Abstract: ecently, Approximate Message Passing (AMP) has been integrated with stochastic localization (diffusion model) by providing a computationally efficient estimator of the posterior mean. Existing (rigorous) analysis typically proves the success of sampling for sufficiently small noise, but determining the exact threshold involves several challenges. In this work, we focus on sampling from the posterior in the linear inverse problem, with an i.i.d. random design matrix, and show that the threshold for sampling coincides with that of posterior mean estimation. We give a proof for the convergence in smoothed KL divergence whenever the noise variance is below the computation threshold for mean estimation introduced by (Barbier et al., 2020). We also show convergence in the Wasserstein distance under the same threshold assuming a dimension-free bound on the operator norm of the posterior covariance matrix, a condition strongly suggested by recent breakthroughs on operator norm bounds in similar replica symmetric systems.

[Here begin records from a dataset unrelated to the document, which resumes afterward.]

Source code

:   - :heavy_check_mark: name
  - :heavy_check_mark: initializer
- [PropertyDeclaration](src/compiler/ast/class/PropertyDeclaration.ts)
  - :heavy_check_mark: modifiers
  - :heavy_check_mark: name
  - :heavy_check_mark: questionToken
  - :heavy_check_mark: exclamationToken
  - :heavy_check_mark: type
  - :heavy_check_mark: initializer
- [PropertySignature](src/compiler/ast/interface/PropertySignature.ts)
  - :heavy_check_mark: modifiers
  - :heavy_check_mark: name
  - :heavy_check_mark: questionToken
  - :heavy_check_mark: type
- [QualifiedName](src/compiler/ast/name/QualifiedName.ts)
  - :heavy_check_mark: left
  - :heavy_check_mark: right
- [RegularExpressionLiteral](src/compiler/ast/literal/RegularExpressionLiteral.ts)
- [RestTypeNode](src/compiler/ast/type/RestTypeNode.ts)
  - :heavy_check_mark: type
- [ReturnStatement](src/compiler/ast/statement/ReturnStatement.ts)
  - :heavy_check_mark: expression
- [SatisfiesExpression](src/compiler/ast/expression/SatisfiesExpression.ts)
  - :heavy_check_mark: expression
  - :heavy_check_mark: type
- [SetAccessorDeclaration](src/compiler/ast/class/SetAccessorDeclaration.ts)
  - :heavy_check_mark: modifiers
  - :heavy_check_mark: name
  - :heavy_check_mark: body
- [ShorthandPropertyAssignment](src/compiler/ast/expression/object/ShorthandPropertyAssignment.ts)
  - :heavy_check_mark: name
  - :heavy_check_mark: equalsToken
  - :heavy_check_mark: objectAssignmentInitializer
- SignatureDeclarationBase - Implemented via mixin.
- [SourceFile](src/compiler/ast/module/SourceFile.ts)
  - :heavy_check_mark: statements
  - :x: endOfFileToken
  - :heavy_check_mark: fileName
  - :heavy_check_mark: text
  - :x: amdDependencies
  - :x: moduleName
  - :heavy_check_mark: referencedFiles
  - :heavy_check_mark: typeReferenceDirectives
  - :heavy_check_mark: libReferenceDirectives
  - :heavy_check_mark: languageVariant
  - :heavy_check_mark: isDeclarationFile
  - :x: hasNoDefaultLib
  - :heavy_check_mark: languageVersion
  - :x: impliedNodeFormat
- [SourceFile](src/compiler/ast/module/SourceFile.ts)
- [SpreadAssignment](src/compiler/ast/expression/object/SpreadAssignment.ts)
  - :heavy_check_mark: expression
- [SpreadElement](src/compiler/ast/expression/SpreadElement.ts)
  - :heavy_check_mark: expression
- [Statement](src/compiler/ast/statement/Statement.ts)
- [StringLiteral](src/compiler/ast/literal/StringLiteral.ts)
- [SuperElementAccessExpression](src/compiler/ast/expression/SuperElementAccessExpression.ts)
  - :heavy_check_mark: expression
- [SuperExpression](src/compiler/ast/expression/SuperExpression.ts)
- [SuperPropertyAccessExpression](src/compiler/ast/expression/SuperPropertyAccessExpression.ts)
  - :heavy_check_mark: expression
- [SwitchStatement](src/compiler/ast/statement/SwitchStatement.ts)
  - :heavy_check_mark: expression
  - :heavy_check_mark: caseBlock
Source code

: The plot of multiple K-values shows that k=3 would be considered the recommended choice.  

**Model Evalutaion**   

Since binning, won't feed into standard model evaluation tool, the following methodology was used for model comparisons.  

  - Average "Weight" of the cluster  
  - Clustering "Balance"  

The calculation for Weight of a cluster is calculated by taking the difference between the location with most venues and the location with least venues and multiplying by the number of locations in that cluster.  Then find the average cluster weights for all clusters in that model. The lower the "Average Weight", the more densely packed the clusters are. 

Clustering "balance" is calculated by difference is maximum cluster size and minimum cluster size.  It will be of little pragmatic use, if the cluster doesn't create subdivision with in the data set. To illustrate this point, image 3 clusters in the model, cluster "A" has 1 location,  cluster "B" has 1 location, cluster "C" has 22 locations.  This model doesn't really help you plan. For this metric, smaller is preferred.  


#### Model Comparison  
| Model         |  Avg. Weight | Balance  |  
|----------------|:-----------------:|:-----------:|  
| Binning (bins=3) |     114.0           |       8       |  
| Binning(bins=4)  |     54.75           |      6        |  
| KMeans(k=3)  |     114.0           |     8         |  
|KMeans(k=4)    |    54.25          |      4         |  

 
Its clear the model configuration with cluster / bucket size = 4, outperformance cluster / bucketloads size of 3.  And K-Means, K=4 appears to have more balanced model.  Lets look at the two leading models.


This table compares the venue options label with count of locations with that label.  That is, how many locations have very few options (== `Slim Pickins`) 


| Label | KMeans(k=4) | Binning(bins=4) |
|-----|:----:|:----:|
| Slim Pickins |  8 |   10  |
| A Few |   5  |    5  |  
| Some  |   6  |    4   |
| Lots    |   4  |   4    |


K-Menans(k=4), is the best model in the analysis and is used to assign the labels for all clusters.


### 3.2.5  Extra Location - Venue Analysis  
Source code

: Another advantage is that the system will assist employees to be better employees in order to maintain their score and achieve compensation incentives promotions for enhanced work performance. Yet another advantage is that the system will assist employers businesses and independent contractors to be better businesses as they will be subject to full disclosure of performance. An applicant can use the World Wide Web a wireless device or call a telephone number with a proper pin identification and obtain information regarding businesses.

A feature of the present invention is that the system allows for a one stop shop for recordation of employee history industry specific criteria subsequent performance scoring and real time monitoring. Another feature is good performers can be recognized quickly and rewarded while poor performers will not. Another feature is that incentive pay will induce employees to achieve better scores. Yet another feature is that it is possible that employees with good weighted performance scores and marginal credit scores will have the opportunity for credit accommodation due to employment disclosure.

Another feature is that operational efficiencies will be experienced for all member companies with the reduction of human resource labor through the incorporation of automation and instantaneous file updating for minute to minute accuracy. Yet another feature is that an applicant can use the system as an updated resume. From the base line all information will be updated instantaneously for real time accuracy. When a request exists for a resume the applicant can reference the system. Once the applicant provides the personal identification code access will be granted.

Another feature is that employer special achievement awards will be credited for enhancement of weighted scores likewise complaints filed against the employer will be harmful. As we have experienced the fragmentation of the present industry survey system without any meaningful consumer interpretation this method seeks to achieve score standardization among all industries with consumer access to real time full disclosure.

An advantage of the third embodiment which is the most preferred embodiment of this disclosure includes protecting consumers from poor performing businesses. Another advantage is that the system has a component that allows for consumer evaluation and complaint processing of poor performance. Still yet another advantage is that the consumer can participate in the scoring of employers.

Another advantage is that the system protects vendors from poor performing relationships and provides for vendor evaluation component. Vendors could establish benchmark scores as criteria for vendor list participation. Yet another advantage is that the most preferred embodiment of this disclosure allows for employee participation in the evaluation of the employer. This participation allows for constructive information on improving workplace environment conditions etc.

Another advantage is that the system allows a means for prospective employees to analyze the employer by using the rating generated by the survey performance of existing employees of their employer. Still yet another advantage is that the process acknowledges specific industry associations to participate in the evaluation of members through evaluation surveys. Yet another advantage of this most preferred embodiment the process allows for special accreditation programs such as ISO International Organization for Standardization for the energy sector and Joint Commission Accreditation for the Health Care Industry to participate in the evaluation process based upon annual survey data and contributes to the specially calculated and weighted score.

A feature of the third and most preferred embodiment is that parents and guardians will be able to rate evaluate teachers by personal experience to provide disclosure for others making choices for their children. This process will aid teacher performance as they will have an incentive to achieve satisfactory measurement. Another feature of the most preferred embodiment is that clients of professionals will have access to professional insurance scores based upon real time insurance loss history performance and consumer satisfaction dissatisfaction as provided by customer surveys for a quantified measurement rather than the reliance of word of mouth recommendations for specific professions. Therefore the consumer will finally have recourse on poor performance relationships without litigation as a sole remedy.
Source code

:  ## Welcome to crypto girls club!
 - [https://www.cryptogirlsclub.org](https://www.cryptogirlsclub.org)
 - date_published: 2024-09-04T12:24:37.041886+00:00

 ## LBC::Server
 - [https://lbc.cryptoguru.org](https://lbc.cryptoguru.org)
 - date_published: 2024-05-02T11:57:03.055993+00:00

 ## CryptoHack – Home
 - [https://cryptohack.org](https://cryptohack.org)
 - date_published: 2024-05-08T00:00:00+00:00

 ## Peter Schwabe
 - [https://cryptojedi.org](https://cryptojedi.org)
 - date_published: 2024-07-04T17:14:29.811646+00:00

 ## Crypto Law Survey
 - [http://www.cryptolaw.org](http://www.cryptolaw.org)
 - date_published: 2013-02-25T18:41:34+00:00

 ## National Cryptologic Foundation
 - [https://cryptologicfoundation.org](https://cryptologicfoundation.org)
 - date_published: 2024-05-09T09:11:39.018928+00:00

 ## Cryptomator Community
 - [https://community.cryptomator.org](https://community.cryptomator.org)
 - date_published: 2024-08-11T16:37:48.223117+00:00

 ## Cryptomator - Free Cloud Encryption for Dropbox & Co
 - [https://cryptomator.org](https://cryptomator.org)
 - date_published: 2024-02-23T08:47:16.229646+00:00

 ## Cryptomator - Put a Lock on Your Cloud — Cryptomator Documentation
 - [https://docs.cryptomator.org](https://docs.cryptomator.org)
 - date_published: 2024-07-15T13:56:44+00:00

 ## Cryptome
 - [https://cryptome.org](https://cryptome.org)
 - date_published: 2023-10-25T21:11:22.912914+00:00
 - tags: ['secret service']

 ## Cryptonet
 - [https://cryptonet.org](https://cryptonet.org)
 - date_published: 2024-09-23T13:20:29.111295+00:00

A key step in our analysis is to show that phase transition does not occur along the sampling and interpolation paths when the noise variance is below the computation threshold for mean estimation. We also discuss a new method for rigorously proving the consistency of an emerging Thouless-Anderson-Palmer (TAP) approach for mean estimation, which is believed to offer a more robust estimation than the AMP approach. (with Han Cui and Zhiyuan Yu; arXiv:2407.10763 and arXiv:2506.20768)

Bio: Dr. Jingbo Liu received the B.S. degree in Electrical Engineering from Tsinghua University, Beijing, China in 2012, and the M.A. and Ph.D. degrees in Electrical Engineering from Princeton University, Princeton, NJ, USA, in 2014 and 2017. He was a Norbert Wiener Postdoctoral Research Fellow at the MIT Institute for Data, Systems, and Society (IDSS) during 2018-2020. Since 2020, he has been an assistant professor in the Department of Statistics and an affiliate in the Department of Electrical and Computer Engineering at the University of Illinois, Urbana-Champaign, IL, USA. His research interests include information theory, high dimensional statistics and probability, and machine learning.